Nightbell bar prep via Tales of the Cocktail

Tales from the Cocktail provide insight into how bartenders prepare to create craft cocktails. Photo: Jacob Ammentorp Lund/iStock.

Tales from the Cocktail provides insight into how bartenders prep ingredients to create craft cocktails. Photo: Jacob Ammentorp Lund/iStock.

Bar prep is a key part of any craft cocktail program. At Nightbell, where the focus is on local and handmade ingredients, this is especially true. Tales of the Cocktail interviewed bartenders from four noteworthy bars around the country and included Nightbell’s Phoebe Esmon.

Along with Amor y Amargo and Porchlight in New York City and Latitude 29 in New Orleans, Nightbell is in good company in the article. Though Nightbell is a full-service restaurant, the focus on craft cocktails earned it a spot in the Tales of the Cocktail round-up.

From the article:

Nightbell (Asheville, NC)

For Nightbell bartender Phoebe Esmon, prep is far from a new experience. “When I was in Philly, I did at least two days a week of prep for two different bars.” In their business, Spirit Animal, Esmon and her partner, Christian Gaal, build cocktail programs. Esmon has taught cocktail workshops about using preservation techniques in cocktail programs. “Everything from syrups, jams, shrubs, agrodolces . . .” If it can bring life to a cocktail program, then Esmon will make it – and if that sounds like a lot of work, then it’s work to a barkeep’s purpose. “The more prep you do, the less you have to do during service.”

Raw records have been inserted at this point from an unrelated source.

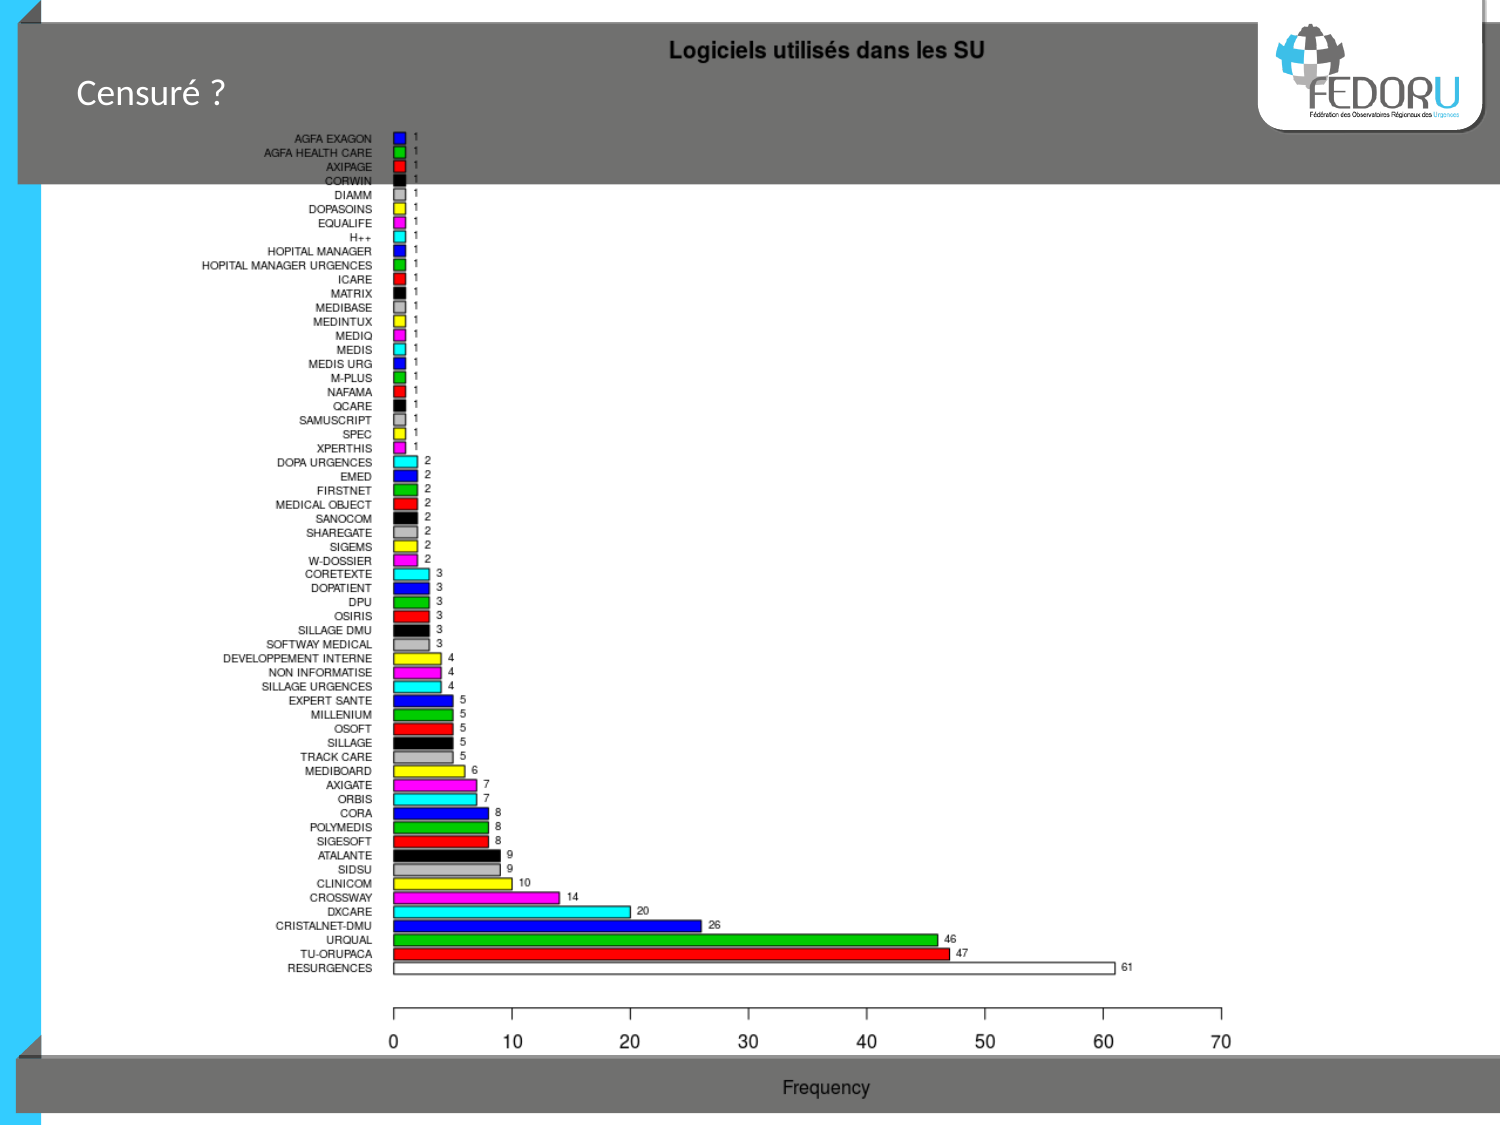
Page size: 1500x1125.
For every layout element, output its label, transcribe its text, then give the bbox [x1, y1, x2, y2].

picture [189, 1, 1459, 1125]
title Censuré ? [76, 30, 1223, 161]
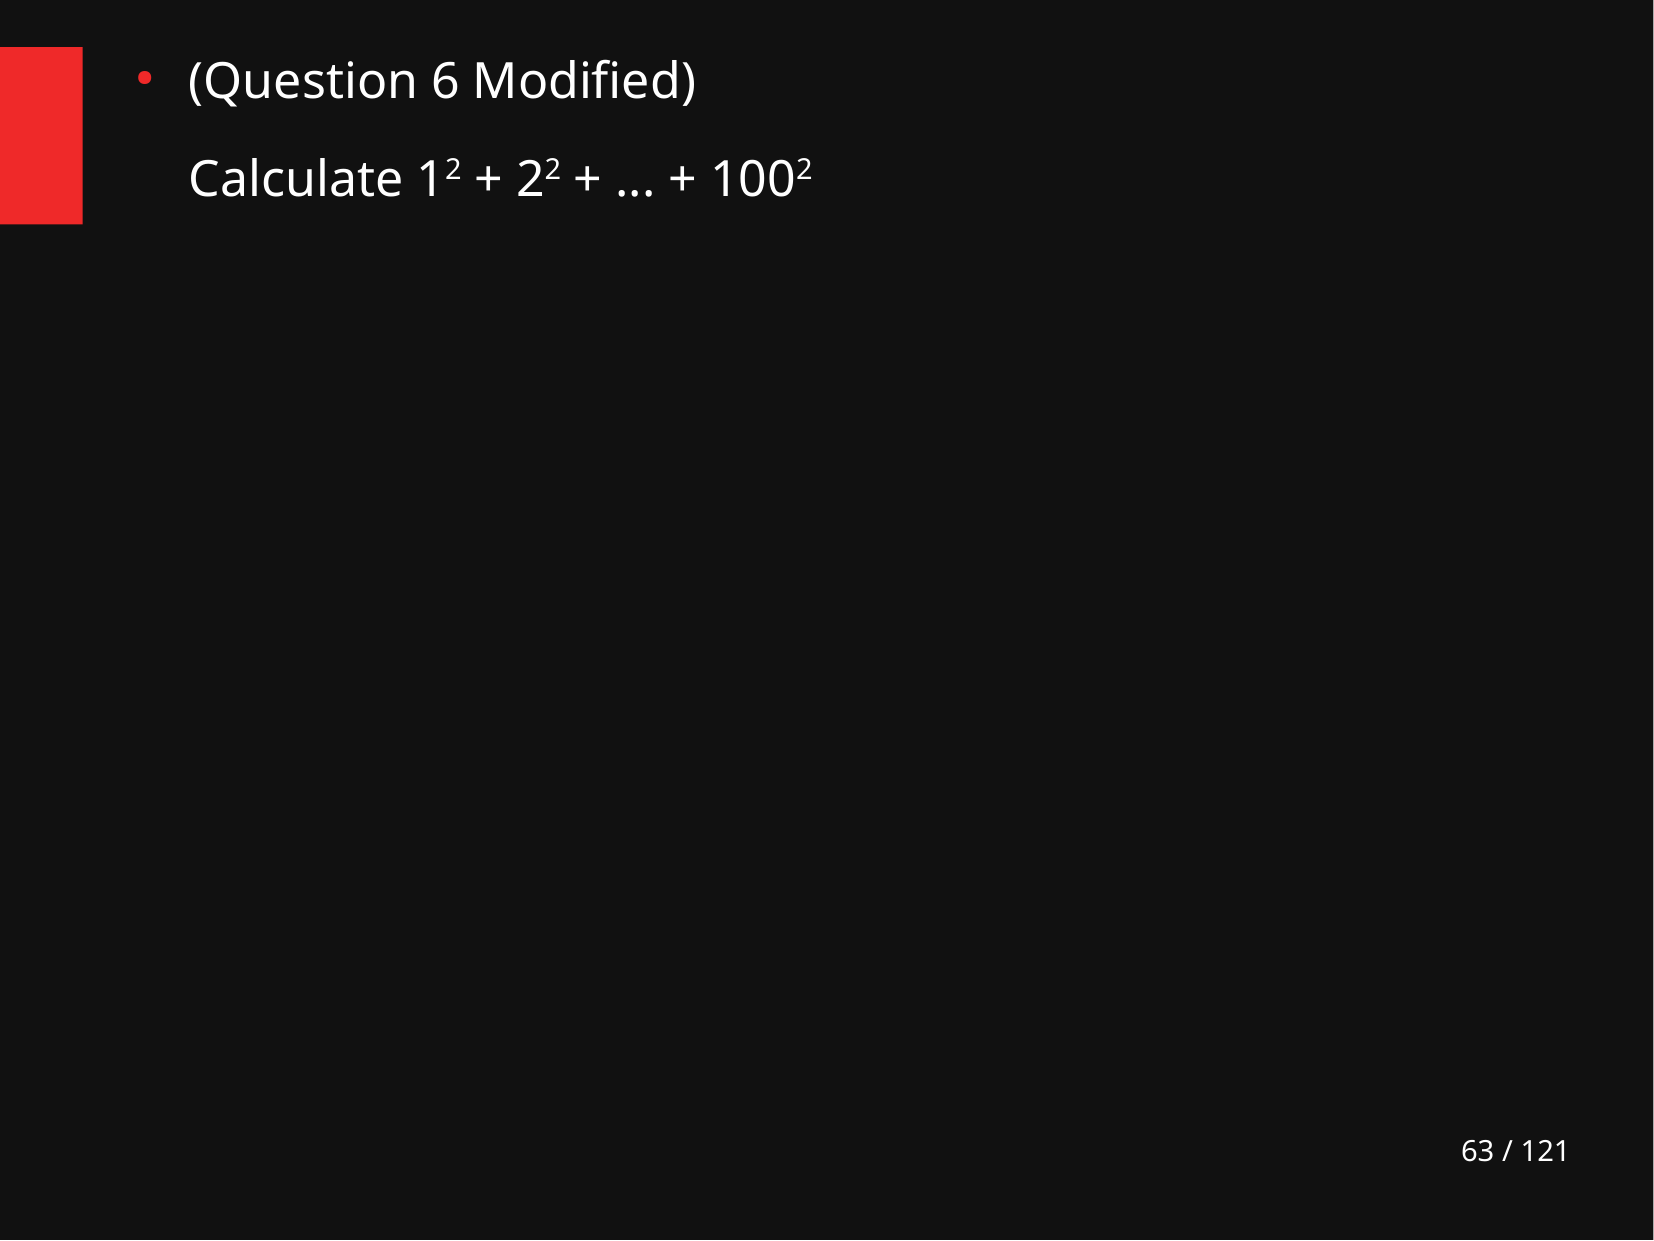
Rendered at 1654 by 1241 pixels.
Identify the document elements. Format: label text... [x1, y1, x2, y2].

list (Question 6 Modified) Calculate 12 + 22 + ... + 1002 [118, 45, 1536, 1074]
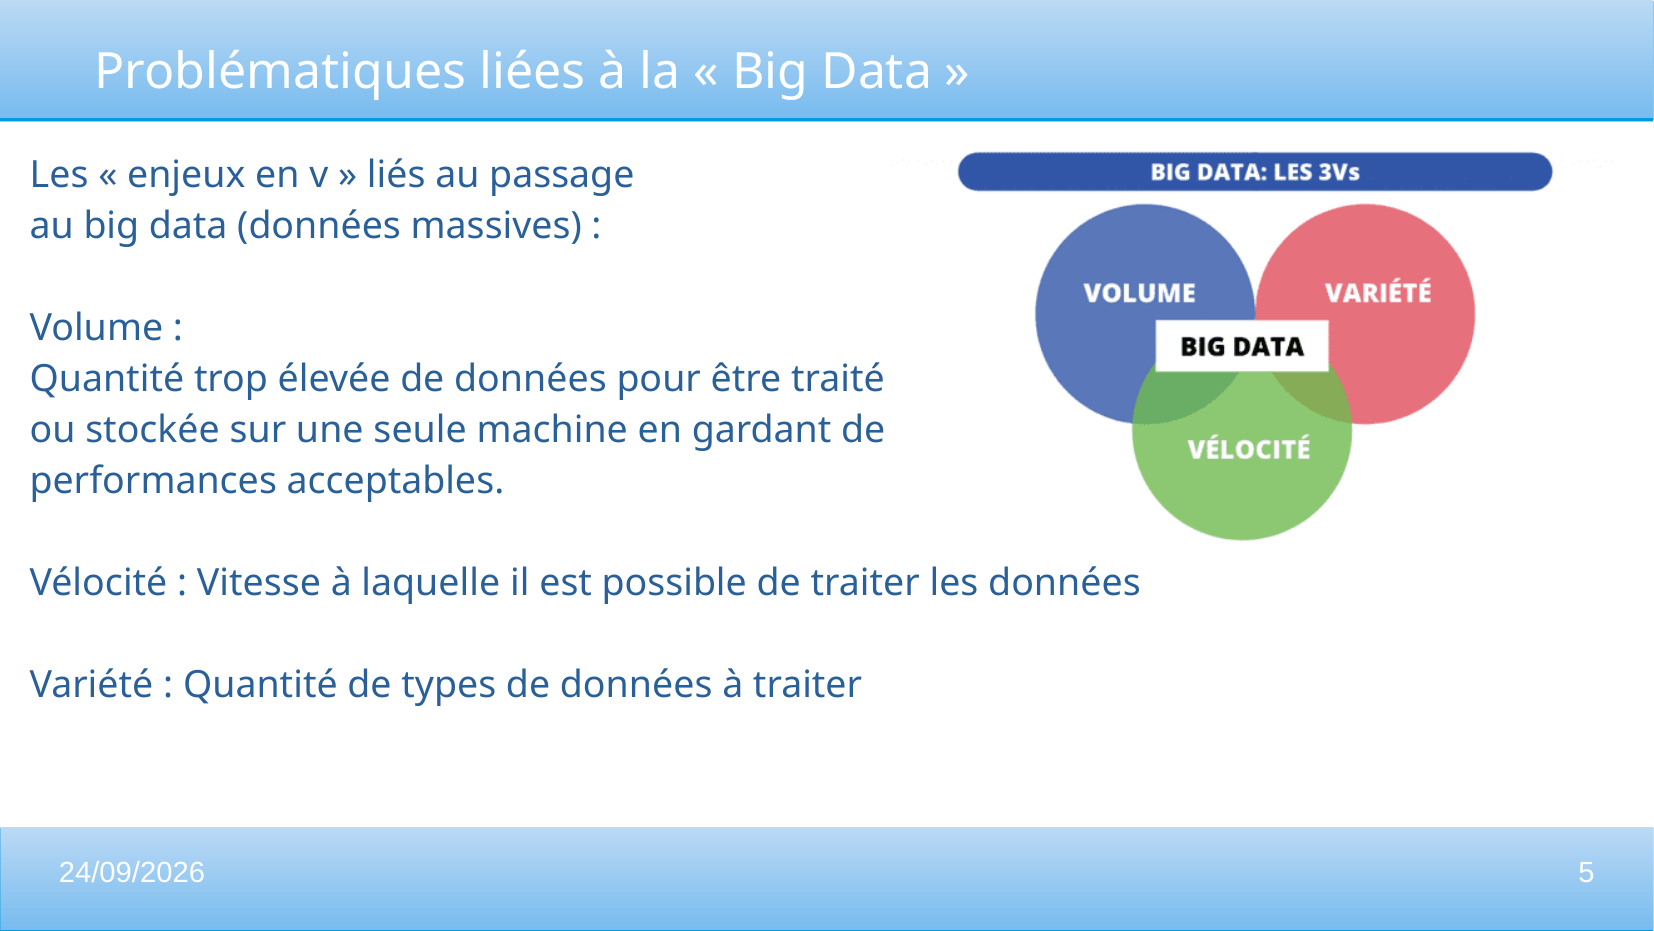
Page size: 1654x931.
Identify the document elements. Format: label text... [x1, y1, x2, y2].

picture [886, 147, 1625, 548]
title Problématiques liées à la « Big Data » [59, 29, 1595, 108]
title Les « enjeux en v » liés au passage au big data (données massives) : Volume : Quantité trop élevée de données pour être traitée ou stockée sur une seule machine en gardant des performances acceptables. Vélocité : Vitesse à laquelle il est possible de traiter les données Variété : Quantité de types de données à traiter [29, 147, 1565, 798]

At Nightbell, that experience is put to work. “The bartenders do everything,” says Esmon. “We set up the bar, we break down the bar, we clean the bar, and we do all the things.” During service, there are food runners and service. “When it comes to bar responsibilities, it falls on us.”

Phoebe Esmon - Bartender

Phoebe Esmon – Bartender

“Prep shift is my favorite time of the week,” Esmon says. “I like working in the kitchen – and I learn a lot.” On prep days, she comes in two or three hours before her shift. Cooking’s benefits include control, knowledge, an ability to explore and experiment. Esmon has a theory: “through using a combination of new and old technologies, you can create a very creative bar program at a minimum cost.”

That creativity factors in Nightbell’s teetotal patrons. “I’m revamping the craft soda program,” Esmon says. This season, that involves making a balsamic raisin soda, a muscadine grape, a peach, and a grapefruit. There’s also lime cordial, plus strawberry Sriracha preserve and mango preserve. Early in the summer, Esmon made honeysuckle tincture. “That’s most of it – oh, and the usual stuff, like jalapeno syrup, ginger syrup, whatever else needs prepping.”

Using the kitchen can be a time-saver. “Learn how to use a cryovac machine, if you have one,” Esmon says. She draws on pineapple gum, for pisco punch, as an example. “If you cryovac the pineapple with the syrup, it’s going to take twelve hours to do what four days would have done.”  

(The cryovac/vacuum sealing is used for preserving, marinating, and storing ingredients that would normally have a shorter life.)

That’s reason enough to be friends with the kitchen.